Bryan B Rasmussen, Ph.D.
Associate Professor of English
Dr. Rasmussen (Ph.D., Indiana University, 2008) specializes in the literature and history of natural history. Ongoing research projects include examinations of nineteenth-century inquiry into the psychology of invertebrates and twentieth-century California scientific explorations of Baja. He is currently organizing a "re-expedition" of the San Pedro Martir mountains in northern Baja, with scientists and students from multiple fields and institutions, based on museum archives of expeditions in the 1920s and 1930s.
He is a former Charlotte W. Newcombe Fellow in Religion and Ethics (Woodrow Wilson Foundation) and has served as Managing Editor of the journal Victorian Studies. In addition to teaching literature and writing in the English Department, Dr. Rasmussen helps coordinate the SEEd Project (Sustainable Edible Education) on campus, a project in sustainability education, food ethics, and native habitat. SEEd maintains a demonstration garden and apiary.
Dr. Rasmussen's teaching interests include science and literature, environmental literature, critical reading and writing, and research methodologies. He strives to bring interdisciplinary perspectives to bear on the study of literature and writing. He and colleagues in the sciences have team-taught courses for the Honors Program in the history and philosophy of the natural sciences.
Honors 120: At Home in the Universe
English 301: Academic Research & Writing
English 216: Environmental Literature
English 217: Science and Literature (on evolution and narrative)

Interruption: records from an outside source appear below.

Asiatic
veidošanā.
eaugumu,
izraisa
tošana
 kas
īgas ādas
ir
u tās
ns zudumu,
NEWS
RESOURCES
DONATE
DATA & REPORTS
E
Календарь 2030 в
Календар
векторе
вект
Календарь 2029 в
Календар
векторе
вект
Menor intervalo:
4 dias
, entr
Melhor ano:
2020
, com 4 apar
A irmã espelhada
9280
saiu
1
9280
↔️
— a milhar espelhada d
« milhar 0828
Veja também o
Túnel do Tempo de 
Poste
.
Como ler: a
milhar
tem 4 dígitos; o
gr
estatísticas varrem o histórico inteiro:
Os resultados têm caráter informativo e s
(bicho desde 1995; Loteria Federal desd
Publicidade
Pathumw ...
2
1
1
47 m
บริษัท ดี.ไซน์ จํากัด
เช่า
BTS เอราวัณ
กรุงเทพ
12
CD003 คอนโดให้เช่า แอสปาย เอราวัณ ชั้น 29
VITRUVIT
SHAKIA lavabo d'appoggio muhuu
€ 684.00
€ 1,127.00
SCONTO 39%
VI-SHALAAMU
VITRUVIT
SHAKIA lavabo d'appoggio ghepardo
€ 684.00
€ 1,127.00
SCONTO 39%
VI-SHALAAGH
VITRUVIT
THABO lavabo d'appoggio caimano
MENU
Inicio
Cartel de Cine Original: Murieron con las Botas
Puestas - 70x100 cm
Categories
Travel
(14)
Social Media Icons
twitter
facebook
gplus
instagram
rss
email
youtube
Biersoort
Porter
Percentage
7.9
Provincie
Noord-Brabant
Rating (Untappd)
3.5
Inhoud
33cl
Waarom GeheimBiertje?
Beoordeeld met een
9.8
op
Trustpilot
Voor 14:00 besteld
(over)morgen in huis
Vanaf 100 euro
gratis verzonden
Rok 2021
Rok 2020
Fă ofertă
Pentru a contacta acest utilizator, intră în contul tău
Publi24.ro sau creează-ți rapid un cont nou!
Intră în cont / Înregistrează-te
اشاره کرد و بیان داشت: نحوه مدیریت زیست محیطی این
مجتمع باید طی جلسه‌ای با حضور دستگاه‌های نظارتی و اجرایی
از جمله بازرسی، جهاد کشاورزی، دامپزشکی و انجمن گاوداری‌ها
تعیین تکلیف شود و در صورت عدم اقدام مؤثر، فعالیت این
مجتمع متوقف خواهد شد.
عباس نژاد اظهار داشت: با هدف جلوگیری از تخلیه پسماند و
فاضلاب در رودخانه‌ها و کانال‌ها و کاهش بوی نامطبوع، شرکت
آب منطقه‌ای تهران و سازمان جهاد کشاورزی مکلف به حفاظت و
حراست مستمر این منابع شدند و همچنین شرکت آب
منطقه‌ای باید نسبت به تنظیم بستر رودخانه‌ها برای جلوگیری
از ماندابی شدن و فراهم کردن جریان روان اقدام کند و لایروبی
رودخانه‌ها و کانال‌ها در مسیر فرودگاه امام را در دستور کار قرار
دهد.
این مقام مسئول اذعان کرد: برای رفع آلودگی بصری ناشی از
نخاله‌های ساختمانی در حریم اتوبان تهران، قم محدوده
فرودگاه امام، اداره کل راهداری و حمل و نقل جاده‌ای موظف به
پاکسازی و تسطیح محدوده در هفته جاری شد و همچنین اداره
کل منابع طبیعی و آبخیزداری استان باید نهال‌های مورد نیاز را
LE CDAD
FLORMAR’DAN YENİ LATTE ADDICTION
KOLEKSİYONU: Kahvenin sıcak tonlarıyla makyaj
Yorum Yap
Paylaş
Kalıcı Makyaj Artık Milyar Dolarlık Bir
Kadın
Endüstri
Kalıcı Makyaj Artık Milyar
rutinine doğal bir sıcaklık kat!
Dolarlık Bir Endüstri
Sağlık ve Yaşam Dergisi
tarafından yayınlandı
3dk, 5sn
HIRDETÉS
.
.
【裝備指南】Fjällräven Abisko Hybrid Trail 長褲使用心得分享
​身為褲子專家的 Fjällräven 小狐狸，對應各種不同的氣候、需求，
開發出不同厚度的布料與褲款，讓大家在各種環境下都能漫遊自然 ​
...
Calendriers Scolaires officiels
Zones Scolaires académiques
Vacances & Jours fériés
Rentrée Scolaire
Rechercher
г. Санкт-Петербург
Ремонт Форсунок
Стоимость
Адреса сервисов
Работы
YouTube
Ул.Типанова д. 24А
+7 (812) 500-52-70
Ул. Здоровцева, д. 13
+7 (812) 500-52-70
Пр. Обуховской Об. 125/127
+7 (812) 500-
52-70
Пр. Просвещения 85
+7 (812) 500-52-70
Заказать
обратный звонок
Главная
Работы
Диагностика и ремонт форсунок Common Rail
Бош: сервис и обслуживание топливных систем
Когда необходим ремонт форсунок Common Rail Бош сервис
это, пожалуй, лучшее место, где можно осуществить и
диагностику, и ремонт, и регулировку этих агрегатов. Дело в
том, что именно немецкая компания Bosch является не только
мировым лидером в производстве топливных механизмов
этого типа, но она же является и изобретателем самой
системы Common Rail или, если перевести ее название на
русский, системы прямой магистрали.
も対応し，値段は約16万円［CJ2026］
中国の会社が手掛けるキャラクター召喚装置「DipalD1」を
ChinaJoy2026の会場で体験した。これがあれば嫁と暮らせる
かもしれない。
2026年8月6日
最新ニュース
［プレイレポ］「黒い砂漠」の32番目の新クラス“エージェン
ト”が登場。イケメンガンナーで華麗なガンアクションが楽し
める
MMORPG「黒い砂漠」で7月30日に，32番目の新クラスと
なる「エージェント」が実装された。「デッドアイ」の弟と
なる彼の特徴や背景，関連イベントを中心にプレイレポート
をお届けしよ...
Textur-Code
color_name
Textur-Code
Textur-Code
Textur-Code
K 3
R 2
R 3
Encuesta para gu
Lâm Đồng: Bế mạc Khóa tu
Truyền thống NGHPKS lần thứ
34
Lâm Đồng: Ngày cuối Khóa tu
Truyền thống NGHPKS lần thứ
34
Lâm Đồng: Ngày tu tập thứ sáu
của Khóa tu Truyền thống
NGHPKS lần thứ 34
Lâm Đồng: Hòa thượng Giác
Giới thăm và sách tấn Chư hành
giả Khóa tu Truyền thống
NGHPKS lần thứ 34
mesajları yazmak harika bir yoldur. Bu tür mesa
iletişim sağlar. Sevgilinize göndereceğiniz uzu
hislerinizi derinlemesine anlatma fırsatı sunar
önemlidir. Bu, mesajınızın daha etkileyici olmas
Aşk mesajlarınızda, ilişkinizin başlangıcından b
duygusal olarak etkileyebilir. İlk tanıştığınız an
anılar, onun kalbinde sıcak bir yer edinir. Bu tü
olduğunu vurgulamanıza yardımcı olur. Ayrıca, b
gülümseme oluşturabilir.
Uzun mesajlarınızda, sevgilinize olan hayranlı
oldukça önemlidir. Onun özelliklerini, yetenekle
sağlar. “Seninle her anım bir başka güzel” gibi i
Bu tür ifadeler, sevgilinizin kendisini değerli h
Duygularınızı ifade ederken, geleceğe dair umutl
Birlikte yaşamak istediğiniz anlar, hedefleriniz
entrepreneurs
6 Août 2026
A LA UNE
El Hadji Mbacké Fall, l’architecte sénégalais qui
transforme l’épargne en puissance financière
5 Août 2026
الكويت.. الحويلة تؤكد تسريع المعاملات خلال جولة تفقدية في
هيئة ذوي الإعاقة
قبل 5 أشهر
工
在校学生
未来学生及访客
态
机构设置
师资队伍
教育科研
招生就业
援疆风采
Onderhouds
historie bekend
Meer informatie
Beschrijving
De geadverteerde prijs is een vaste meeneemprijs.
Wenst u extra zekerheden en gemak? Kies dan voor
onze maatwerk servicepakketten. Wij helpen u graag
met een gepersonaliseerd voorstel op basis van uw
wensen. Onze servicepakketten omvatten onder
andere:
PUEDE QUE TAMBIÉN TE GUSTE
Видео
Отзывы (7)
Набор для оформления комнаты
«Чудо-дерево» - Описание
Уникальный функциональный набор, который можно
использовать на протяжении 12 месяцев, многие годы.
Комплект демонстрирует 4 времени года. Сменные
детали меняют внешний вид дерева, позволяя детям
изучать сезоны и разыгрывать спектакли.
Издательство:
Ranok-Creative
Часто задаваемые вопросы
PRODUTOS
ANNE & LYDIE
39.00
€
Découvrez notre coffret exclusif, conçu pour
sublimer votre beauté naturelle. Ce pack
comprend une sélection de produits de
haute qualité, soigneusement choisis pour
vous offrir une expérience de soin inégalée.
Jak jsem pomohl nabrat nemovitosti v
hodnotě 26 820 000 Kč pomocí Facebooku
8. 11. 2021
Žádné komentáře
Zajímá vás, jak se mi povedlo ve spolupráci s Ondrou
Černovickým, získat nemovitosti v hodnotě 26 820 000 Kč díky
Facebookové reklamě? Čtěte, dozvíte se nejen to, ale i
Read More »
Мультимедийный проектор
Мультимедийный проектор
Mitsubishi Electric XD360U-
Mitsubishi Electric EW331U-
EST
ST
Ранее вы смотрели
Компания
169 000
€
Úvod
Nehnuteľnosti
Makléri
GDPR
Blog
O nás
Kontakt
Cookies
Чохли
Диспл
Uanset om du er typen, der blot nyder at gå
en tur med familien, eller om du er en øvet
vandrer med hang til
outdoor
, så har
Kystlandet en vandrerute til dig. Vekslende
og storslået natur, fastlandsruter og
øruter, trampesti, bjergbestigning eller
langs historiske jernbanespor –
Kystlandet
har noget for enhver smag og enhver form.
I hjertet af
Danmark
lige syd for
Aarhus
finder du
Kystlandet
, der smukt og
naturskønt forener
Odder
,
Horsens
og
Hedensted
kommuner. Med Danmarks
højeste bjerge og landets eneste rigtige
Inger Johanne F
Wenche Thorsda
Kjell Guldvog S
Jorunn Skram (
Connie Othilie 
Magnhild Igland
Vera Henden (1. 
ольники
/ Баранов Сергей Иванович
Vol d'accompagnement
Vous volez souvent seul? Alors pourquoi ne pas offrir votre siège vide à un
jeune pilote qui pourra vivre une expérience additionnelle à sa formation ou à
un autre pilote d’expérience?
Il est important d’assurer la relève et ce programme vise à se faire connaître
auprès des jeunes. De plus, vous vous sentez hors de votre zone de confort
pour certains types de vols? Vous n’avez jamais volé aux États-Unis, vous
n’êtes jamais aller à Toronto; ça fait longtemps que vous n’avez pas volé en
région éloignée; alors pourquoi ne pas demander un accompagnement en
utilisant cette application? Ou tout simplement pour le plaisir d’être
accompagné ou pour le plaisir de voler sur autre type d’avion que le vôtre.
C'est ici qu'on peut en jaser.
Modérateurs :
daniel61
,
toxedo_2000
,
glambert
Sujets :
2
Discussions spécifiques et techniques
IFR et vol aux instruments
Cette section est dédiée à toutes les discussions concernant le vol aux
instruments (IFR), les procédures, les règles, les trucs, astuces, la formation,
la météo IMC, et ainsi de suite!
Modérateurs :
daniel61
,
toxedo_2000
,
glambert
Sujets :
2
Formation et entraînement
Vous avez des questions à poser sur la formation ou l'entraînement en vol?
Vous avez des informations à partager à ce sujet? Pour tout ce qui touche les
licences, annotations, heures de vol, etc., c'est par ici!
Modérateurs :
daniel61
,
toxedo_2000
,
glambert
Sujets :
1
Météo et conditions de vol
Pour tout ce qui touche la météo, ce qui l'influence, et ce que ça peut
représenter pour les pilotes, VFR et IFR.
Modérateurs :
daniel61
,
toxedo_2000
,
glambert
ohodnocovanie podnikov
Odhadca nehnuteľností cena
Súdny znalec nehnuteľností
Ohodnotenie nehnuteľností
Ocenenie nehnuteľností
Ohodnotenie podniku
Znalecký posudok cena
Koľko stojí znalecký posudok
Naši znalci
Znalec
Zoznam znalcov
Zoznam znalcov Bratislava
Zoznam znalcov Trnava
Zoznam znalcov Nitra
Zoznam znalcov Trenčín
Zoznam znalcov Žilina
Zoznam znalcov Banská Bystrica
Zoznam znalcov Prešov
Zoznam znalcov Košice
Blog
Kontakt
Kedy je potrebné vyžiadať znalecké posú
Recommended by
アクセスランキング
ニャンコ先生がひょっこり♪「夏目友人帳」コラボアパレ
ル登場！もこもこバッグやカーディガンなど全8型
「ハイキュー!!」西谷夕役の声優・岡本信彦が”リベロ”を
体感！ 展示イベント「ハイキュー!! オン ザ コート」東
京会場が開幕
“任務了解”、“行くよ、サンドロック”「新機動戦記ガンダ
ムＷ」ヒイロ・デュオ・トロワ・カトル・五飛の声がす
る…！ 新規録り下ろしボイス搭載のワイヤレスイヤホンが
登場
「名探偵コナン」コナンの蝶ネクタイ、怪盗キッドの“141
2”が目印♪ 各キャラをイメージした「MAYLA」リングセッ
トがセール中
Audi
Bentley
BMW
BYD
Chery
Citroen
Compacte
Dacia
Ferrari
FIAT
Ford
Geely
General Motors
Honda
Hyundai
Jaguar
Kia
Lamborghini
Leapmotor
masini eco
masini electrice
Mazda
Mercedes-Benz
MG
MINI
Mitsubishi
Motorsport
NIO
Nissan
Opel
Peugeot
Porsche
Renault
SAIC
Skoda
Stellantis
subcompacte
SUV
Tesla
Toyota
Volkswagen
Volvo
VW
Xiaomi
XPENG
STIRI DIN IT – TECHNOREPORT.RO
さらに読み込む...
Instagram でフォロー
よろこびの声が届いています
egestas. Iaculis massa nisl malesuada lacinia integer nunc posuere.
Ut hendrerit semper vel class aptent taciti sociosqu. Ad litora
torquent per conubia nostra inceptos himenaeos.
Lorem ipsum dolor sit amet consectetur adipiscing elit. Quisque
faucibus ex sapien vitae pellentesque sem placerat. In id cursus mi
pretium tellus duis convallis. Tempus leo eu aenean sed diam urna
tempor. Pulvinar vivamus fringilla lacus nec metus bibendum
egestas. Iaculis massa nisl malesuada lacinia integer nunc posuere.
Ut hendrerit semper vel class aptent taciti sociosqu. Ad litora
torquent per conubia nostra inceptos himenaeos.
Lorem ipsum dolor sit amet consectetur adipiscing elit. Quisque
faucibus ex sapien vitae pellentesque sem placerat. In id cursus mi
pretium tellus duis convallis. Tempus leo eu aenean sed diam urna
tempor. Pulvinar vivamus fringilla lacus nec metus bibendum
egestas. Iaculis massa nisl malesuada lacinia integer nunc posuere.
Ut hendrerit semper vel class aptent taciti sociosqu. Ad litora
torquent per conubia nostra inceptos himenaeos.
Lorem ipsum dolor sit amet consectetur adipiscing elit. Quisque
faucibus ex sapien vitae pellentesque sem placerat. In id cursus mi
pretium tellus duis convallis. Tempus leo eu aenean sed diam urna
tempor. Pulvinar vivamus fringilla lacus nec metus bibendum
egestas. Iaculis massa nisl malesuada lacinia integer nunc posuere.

English 456: Major British Authors: Darwin's Literary Legacy
English 111: Critical Reading & Writing. This first-year writing course, entitled "Walking, Mapping, Thinking," explores theories, arts, and cultures in the natural and built environments of Southern California.
Ph.D. Indiana University, Bloomington
Nineteenth-century British literary and cultural history; Charles Darwin; science and literature; history and philosophy of science; religion and literature; gender and literature.
"Invertebrate Psychology before and after Darwin." BRANCH: Britain, Representation, and Nineteenth-Century History. Forthcoming, 2017.
"From God's Work to Fieldwork: Charlotte Tonna's Evangelical Autoethnography." ELH 77.1 (Spring 2010): 159-94. (Available here with CLU login through Project Muse: http://muse.jhu.edu.ezproxy.callutheran.edu/journals/elh/toc/elh.77.1.html)
Review: Anne Isba, The Excellent Mrs. Fry: Unlikely Heroine. Continuum, 2010. Victorian Studies 54.1 (Autumn 2011): 153-55.
Review: Anna Maria Jones, Problem Novels: Victorian Fiction Theorizes the Sensational Self. The Ohio State University Press, 2007. Romanticism and Victorianism on the Net 53 (Feb. 2009). (www.erudit.org/revue/ravon/2009/v/n53/029912ar.html)
- Grant Funding
2013. Faculty Research & Creative Works Grant. $4000.